We’re a little short
This past weekend, a new live poker tournament series called the Midway Poker Tour debuted in Chicago. For those jonesing for a regional, relatively low-to-mid stakes tournament series, that’s great. But oh dear, was it a mess, unless you don’t like to travel light.
The $1,100 Main Event had two starting flights, one on Friday and one on Saturday. The second and final day was Sunday, with 31 players returning to chase for the title. All of them were in the money, each about to win at least $2,300.
But there was a problem. The tournament was associated with the charity 4 KIDS Sake. According to state law governing charity gaming, the maximum award that any given player could win was their buy-in plus $500. Thus, nobody could win more than $1,600.
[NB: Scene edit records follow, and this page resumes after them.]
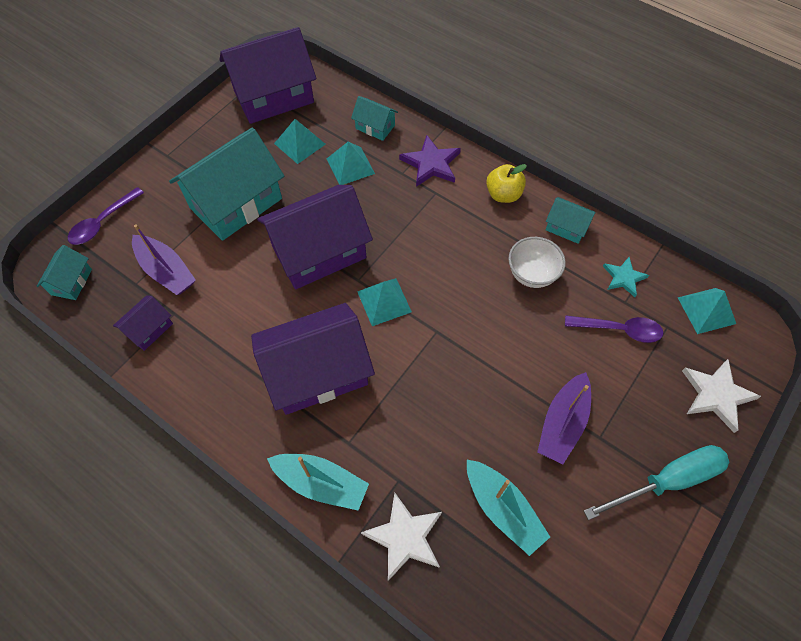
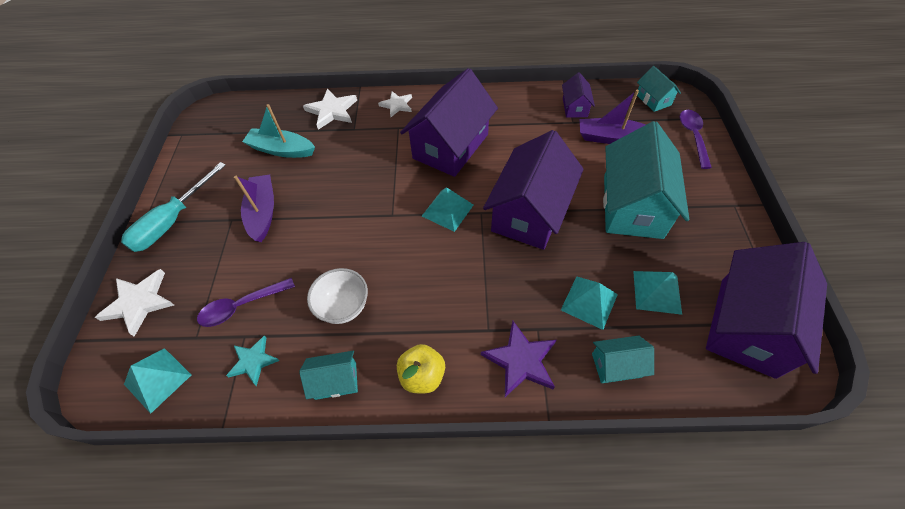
camera: 145 degrees right, 5 degrees down
turquoise boat [267,454,369,510] -> white star [378,91,412,117]

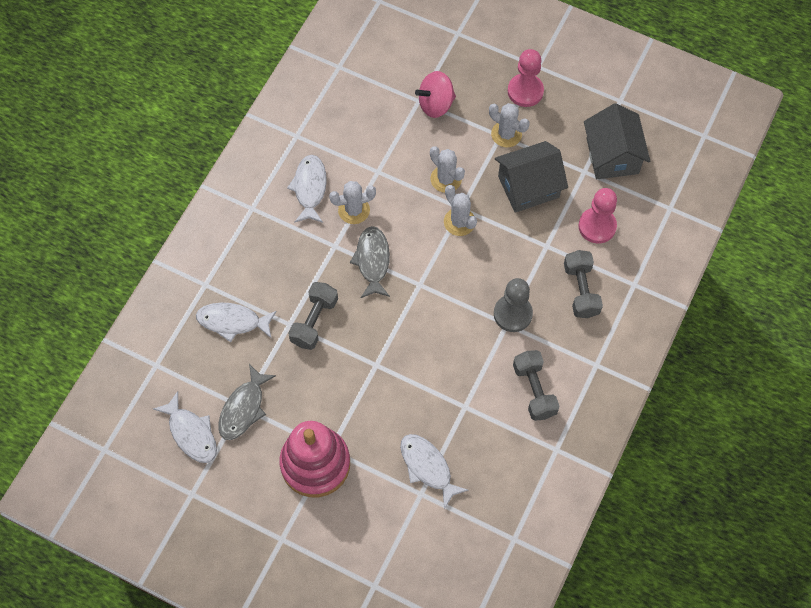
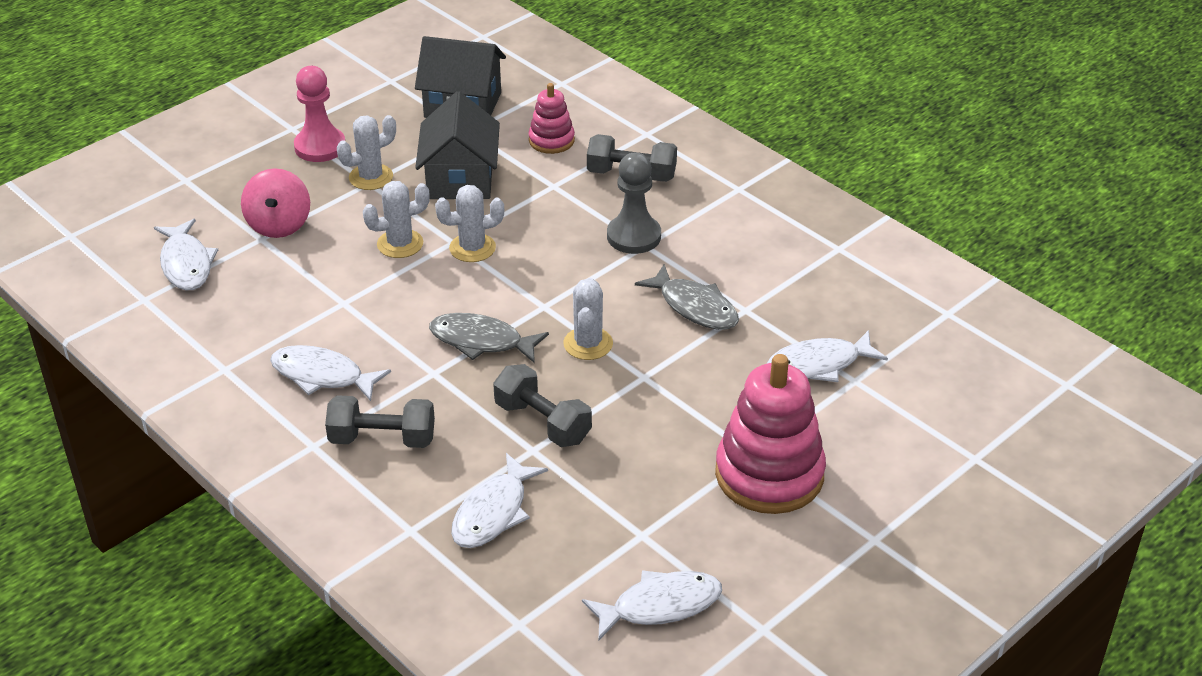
camera: 70 degrees left, 25 degrees down
grey fish [219,364,276,440] -> grey fish moved to [635,264,739,330]
white cactus [329,181,376,224] -> white cactus moved to [563,278,613,360]
grey dumbbell [513,350,559,421] -> grey dumbbell moved to [325,395,435,448]
pink pawn [578,188,617,243] -> pink stacking toy [529,83,575,154]
none -> white fish [154,219,218,290]

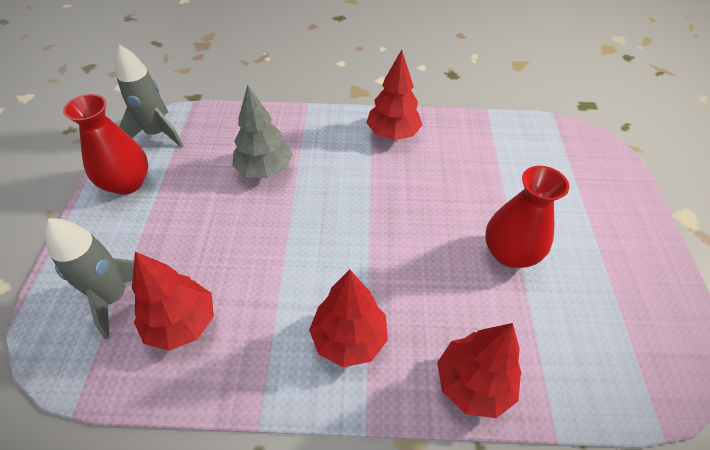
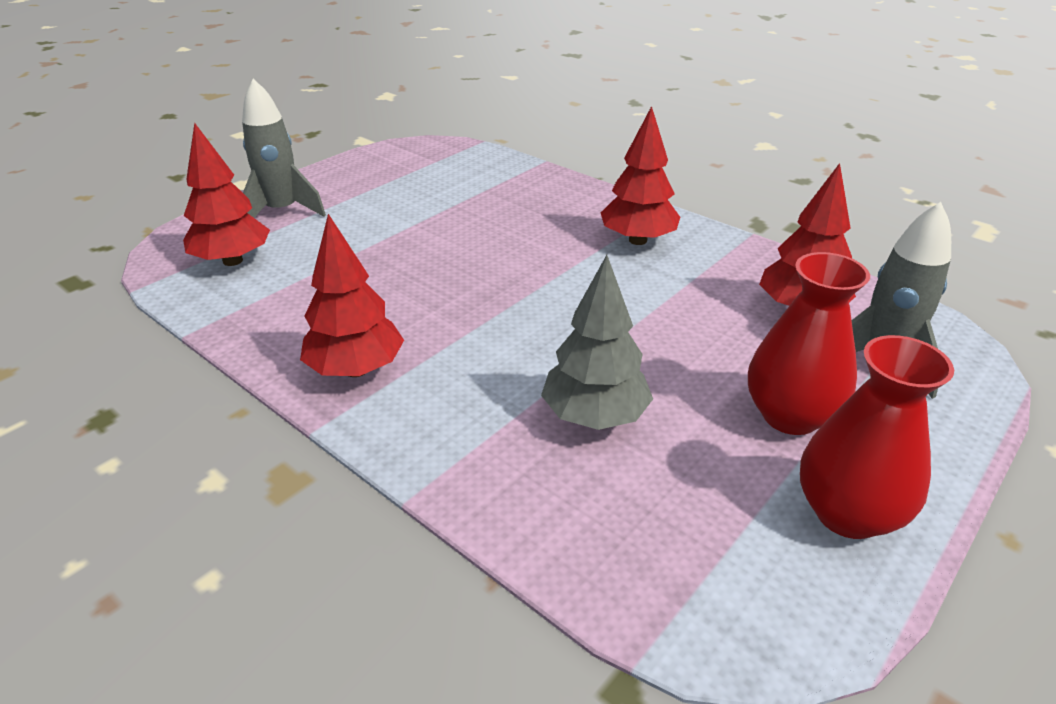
camera: 140 degrees left, 15 degrees down
grey rocket [115,45,183,147] -> grey rocket moved to [242,79,326,218]
red tree [437,323,521,418] -> red tree moved to [183,122,270,266]
red vase [485,166,569,268] -> red vase moved to [748,252,870,435]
Would you accept these shiny coins?
The solution was bizarre. After receiving their $1,600, players were to receive the rest of their prize in precious metals. Gold and silver. Yeah. Here’s your cash and here’s your sack of dubloons.
On top of that, the mechanics of the payment were even stranger. Someone was to be on-hand to immediately buy back the coins so that the player could receive cash and then the coins that were sold would be awarded to the next player. Sell those to the buyer and keep going through the cycle.
But when a representative from the state Attorney General’s office arrived to ensure that all the guaranteed prizes were available, he pointed out that the payout scheme violated the law. The buy was not allowed to be on the premises and the coin prizes could not be recycled from player to player. For the latter, that meant that not all the prize money was on-hand.
Are precious metals dealers open on Sundays?
But acquiring six-figures-worth of precious metals quickly isn’t easy. Tournament officials eventually found a dealer called AMPM.99 in Wisconsin that could get them $208,000 in silver and gold. There was also the issue of not being allowed to have a buyer on-site, though. For that, the idea was to give players the contact information for a buyer they could visit elsewhere to finally cash in their prize.
As it turned out, though, the buyer never materialized. Now players were stuck with silver and gold coins.
Ok, so if you are a player who cashed, there’s nothing you can do except get your shiny objects. There was yet another problem, though. It appears that most of the payments were in silver coins that were purchased for about $35 each. The precious metals dealer isn’t going supply all of the coins for free, though, so guess what? It was the players who ended up paying the commission.
A poster on Two Plus Two explained that he cashed for $2,600, so he was owed $1,000 in precious metals. He received 28 one-ounce silver coins, which means they were each priced at about $35.70. But the spot price of one ounce of silver is $24 and change. So even if he could turn around and sell each coin for $25, he would only make $700, when he was supposed to receive $1,000.
Hopefully some of the players had kids, because my 11-year-old told me receiving a bunch of gold and silver coins would be awesome.